▸ **Exercise material**
__________

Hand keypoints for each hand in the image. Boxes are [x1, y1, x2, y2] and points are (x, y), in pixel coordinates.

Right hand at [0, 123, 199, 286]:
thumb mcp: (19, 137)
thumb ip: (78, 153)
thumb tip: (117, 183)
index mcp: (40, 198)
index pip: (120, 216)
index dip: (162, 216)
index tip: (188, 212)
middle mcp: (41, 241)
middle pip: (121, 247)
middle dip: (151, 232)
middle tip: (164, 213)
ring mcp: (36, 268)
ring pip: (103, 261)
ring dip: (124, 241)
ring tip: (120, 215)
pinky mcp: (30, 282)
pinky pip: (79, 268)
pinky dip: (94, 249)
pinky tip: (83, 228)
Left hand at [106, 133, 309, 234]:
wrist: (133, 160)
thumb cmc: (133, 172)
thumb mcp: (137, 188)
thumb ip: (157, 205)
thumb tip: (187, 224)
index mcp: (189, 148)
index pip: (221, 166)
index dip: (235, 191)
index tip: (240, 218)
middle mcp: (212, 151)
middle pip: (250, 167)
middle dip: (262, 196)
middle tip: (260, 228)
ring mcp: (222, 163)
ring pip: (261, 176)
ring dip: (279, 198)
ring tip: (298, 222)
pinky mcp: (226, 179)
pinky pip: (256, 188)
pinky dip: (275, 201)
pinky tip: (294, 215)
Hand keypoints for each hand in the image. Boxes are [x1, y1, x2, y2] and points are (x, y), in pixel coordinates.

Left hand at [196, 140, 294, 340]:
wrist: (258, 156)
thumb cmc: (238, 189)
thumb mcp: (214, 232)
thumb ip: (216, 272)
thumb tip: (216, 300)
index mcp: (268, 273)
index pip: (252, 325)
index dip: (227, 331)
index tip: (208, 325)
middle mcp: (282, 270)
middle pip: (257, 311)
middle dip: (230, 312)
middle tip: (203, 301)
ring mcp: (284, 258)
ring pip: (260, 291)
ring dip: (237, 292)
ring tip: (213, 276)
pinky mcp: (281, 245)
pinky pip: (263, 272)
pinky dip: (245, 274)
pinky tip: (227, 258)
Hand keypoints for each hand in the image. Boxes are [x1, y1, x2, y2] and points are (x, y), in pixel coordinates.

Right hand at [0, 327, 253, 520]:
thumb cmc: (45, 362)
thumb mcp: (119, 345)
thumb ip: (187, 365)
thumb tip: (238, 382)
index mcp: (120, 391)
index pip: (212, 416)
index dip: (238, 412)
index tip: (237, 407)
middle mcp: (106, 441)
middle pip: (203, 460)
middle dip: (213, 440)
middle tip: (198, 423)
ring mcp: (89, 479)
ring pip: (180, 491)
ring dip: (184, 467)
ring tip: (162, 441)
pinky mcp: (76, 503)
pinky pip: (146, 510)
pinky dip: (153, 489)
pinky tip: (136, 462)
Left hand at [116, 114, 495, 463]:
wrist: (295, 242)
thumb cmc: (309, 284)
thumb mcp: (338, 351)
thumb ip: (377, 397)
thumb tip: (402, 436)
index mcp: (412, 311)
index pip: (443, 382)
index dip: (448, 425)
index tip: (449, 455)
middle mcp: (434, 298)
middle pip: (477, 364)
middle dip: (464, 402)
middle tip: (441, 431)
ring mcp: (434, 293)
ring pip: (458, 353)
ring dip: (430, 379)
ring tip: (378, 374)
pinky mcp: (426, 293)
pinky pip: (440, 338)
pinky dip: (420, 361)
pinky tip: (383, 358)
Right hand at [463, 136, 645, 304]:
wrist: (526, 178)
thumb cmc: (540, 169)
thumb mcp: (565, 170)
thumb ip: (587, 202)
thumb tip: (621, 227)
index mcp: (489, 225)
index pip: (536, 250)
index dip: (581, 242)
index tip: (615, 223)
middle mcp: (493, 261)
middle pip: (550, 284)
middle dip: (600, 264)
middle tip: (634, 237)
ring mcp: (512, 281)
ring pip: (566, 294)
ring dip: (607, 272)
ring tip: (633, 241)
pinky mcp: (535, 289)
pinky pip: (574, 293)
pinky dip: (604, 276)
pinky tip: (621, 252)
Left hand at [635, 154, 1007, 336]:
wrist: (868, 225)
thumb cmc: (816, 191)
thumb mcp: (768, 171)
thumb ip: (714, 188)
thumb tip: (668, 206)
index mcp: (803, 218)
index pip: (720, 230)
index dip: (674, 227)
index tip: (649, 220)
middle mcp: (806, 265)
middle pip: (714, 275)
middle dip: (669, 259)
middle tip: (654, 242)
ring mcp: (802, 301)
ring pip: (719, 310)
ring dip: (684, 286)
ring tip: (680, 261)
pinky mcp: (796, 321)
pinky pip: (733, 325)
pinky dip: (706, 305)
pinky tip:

__________

▸ **Instructions to follow**
Of the lines above, copy each one that contains the word "Left".

▸ **Completed task**
Left hand at [106, 133, 309, 234]:
Left hand at [196, 140, 294, 340]:
Left hand at [116, 114, 495, 463]:
Left hand at [635, 154, 1007, 336]:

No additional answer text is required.